[WHAT YOU SHOULD DO]: Reproduce everything in the data from the line containing "[Style Guide](/index.php?title=GDPRhub_style_guide)" down to the end of the data.
========================================
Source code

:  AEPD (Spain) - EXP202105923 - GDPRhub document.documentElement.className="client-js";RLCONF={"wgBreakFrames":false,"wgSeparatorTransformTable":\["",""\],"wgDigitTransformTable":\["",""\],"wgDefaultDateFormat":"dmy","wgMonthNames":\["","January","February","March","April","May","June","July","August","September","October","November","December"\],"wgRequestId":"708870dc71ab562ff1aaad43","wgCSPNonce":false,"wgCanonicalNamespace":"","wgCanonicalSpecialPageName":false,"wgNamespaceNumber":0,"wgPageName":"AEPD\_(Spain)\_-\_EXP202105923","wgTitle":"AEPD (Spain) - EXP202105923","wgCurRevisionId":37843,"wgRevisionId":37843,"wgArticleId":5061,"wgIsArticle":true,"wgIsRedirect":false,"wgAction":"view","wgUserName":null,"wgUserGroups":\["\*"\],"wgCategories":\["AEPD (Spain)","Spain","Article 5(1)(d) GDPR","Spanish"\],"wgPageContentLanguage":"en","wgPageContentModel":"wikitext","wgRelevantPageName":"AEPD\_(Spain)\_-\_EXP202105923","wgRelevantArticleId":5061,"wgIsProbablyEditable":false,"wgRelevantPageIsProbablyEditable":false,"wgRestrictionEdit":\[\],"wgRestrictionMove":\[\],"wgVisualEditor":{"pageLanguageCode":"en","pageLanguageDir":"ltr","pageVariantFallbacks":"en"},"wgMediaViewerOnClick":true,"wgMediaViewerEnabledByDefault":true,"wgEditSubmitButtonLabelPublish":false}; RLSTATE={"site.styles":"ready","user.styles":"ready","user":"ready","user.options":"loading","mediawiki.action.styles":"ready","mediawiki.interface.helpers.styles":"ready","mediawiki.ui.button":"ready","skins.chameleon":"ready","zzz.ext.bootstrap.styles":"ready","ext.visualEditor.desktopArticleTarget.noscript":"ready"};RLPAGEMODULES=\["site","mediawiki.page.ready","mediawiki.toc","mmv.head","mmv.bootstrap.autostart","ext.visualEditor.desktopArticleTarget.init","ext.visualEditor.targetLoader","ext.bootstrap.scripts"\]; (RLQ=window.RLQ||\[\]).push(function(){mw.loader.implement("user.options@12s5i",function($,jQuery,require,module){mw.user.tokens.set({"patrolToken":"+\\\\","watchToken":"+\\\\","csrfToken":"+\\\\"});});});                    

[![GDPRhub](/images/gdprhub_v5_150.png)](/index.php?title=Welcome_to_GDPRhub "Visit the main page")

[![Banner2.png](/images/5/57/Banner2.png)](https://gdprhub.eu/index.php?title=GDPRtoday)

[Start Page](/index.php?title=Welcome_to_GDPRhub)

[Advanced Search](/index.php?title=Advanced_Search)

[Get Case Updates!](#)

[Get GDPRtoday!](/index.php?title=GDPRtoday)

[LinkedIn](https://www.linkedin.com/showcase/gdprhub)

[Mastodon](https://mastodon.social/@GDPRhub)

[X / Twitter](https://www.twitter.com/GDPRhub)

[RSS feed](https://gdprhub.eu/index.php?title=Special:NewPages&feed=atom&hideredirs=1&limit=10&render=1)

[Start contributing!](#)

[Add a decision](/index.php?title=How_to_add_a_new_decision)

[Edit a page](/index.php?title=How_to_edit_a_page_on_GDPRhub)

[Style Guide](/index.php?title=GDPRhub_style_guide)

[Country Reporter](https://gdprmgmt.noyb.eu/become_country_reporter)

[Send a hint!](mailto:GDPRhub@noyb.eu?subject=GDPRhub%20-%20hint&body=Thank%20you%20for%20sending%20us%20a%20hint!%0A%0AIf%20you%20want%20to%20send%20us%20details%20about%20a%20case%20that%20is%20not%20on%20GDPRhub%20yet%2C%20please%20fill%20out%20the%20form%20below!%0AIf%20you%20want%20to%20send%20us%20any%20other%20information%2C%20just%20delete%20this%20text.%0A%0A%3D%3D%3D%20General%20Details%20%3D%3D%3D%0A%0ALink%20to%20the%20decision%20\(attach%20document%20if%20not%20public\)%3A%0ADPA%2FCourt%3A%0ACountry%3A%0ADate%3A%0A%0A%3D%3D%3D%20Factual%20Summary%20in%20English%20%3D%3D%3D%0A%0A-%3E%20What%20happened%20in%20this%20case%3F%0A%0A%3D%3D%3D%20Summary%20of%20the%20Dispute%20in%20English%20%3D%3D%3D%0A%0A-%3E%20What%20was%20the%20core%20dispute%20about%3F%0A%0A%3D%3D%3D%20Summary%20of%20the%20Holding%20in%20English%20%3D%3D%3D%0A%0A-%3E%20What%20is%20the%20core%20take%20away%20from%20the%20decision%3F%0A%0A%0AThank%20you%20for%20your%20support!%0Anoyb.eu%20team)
========================================
[ANSWER TO THE PROBLEM]:
[Style Guide](/index.php?title=GDPRhub_style_guide)

[Country Reporter](https://gdprmgmt.noyb.eu/become_country_reporter)

[Send a hint!](mailto:GDPRhub@noyb.eu?subject=GDPRhub%20-%20hint&body=Thank%20you%20for%20sending%20us%20a%20hint!%0A%0AIf%20you%20want%20to%20send%20us%20details%20about%20a%20case%20that%20is%20not%20on%20GDPRhub%20yet%2C%20please%20fill%20out%20the%20form%20below!%0AIf%20you%20want%20to%20send%20us%20any%20other%20information%2C%20just%20delete%20this%20text.%0A%0A%3D%3D%3D%20General%20Details%20%3D%3D%3D%0A%0ALink%20to%20the%20decision%20\(attach%20document%20if%20not%20public\)%3A%0ADPA%2FCourt%3A%0ACountry%3A%0ADate%3A%0A%0A%3D%3D%3D%20Factual%20Summary%20in%20English%20%3D%3D%3D%0A%0A-%3E%20What%20happened%20in%20this%20case%3F%0A%0A%3D%3D%3D%20Summary%20of%20the%20Dispute%20in%20English%20%3D%3D%3D%0A%0A-%3E%20What%20was%20the%20core%20dispute%20about%3F%0A%0A%3D%3D%3D%20Summary%20of%20the%20Holding%20in%20English%20%3D%3D%3D%0A%0A-%3E%20What%20is%20the%20core%20take%20away%20from%20the%20decision%3F%0A%0A%0AThank%20you%20for%20your%20support!%0Anoyb.eu%20team)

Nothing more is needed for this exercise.